**PROBLEM DETAILS**
Give back exactly the lines from the one containing "Outlined on this" through the end of the records, including both, and no others.

**RECORDS TO USE**
= Beginning of Section =
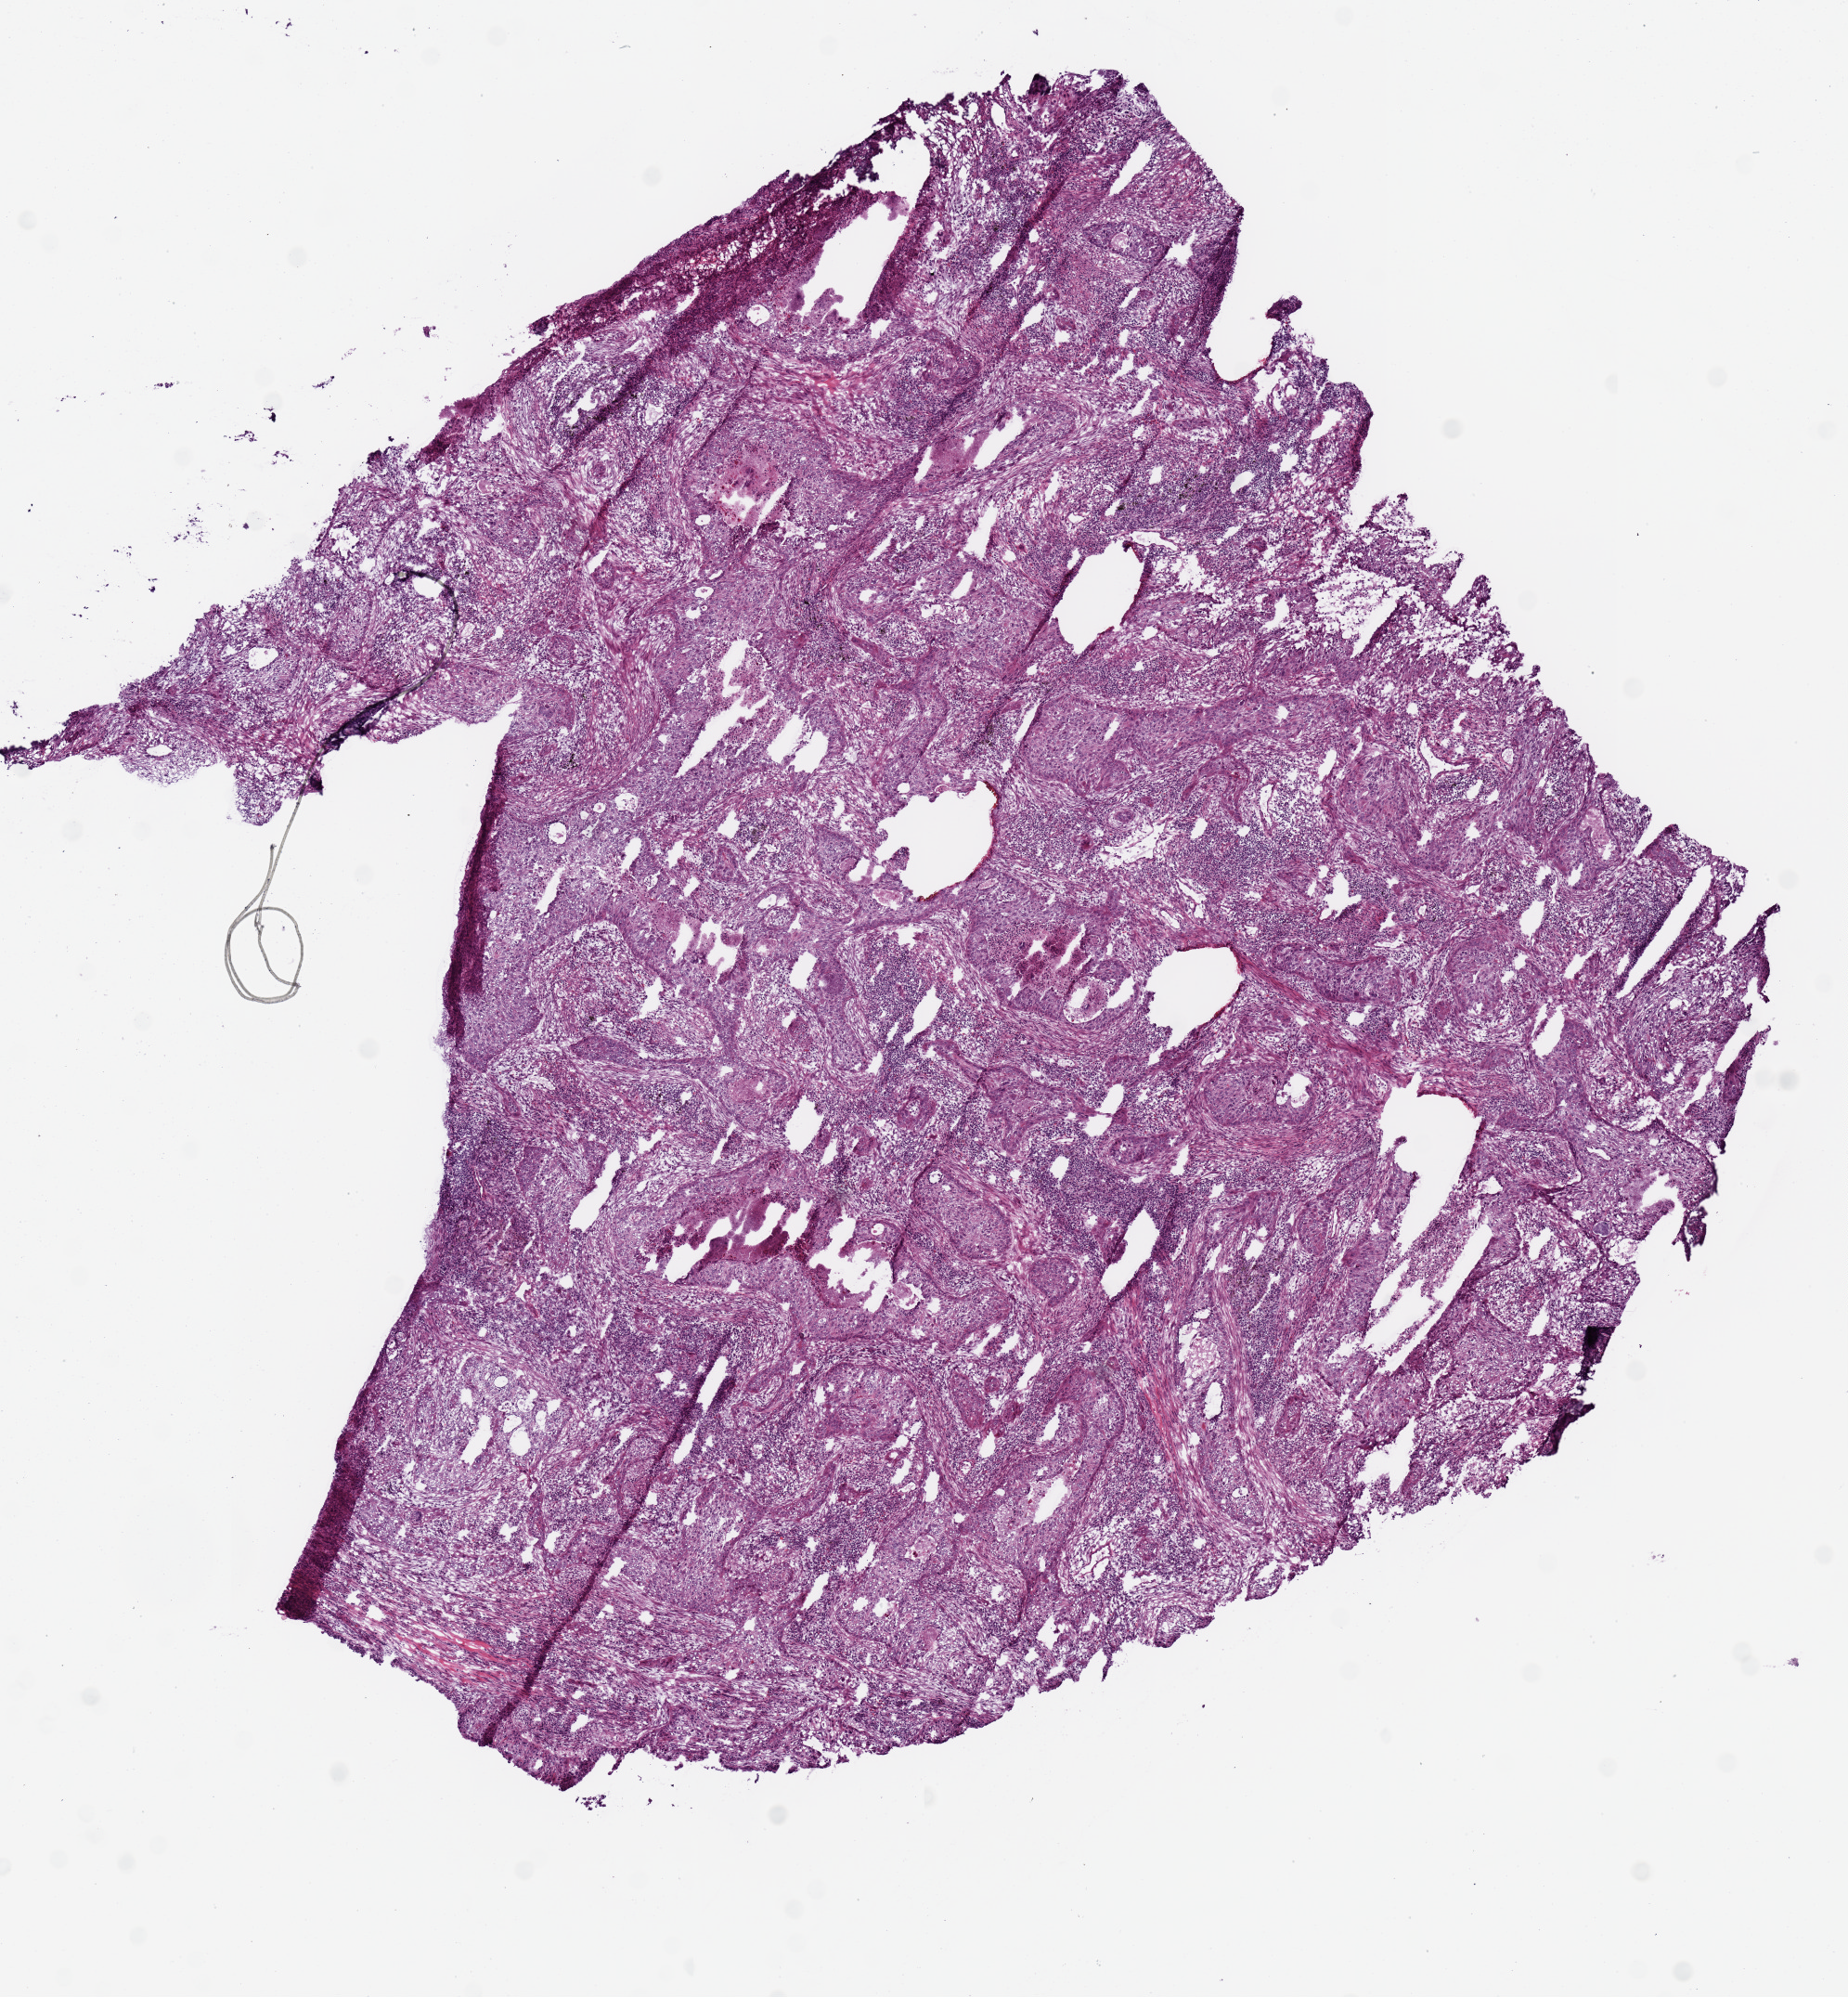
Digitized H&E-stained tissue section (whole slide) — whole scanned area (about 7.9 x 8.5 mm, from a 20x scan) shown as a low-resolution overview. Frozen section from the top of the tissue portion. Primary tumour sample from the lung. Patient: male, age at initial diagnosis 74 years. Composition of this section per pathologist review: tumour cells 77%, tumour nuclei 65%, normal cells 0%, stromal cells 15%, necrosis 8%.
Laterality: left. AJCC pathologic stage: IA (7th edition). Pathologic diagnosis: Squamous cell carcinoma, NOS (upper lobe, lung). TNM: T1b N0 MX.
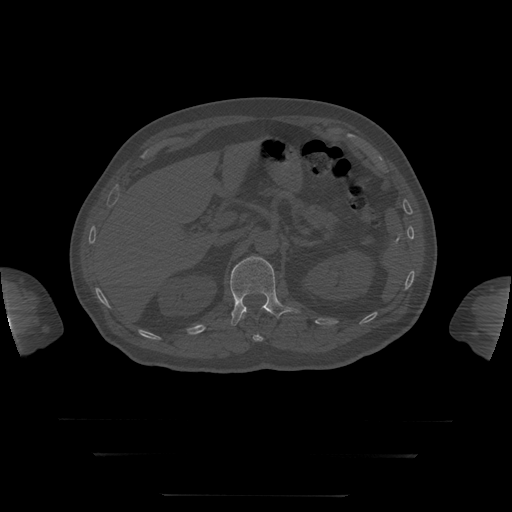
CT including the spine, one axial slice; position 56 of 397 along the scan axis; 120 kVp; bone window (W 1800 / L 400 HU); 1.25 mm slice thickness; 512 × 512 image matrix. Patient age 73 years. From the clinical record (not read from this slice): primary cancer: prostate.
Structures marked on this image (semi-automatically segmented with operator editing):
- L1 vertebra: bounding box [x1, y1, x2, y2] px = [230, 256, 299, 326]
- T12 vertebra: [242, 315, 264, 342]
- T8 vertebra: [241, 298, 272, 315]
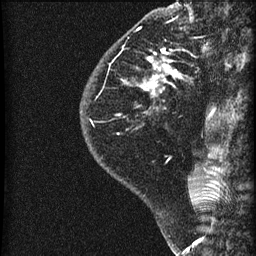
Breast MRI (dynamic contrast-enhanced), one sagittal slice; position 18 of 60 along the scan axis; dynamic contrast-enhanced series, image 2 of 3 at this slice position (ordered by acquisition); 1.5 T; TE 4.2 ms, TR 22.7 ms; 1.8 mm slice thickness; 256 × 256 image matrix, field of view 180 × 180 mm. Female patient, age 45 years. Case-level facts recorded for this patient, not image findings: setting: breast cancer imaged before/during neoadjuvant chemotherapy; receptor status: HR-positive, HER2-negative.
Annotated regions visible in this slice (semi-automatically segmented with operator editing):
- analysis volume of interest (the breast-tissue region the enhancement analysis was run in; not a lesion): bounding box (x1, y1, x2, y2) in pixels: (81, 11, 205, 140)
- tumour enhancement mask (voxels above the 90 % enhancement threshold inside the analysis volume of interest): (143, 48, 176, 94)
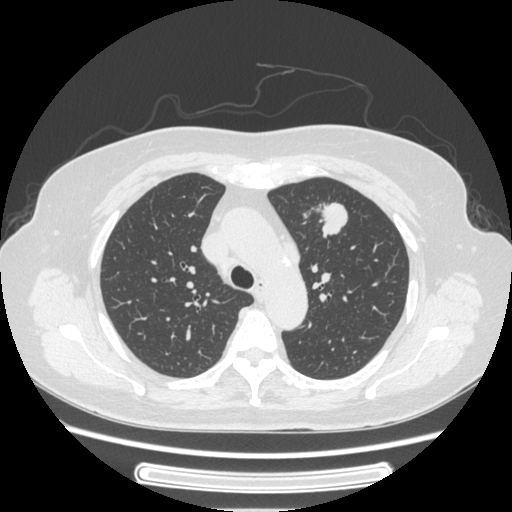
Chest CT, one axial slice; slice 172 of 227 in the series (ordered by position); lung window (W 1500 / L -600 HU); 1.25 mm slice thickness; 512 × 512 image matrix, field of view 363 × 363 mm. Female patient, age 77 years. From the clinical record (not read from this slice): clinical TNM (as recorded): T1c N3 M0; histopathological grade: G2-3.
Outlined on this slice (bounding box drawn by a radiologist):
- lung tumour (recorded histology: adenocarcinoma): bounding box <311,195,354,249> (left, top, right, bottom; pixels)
= End of Section =
**WRITTEN SOLUTION**
Outlined on this slice (bounding box drawn by a radiologist):
- lung tumour (recorded histology: adenocarcinoma): bounding box <311,195,354,249> (left, top, right, bottom; pixels)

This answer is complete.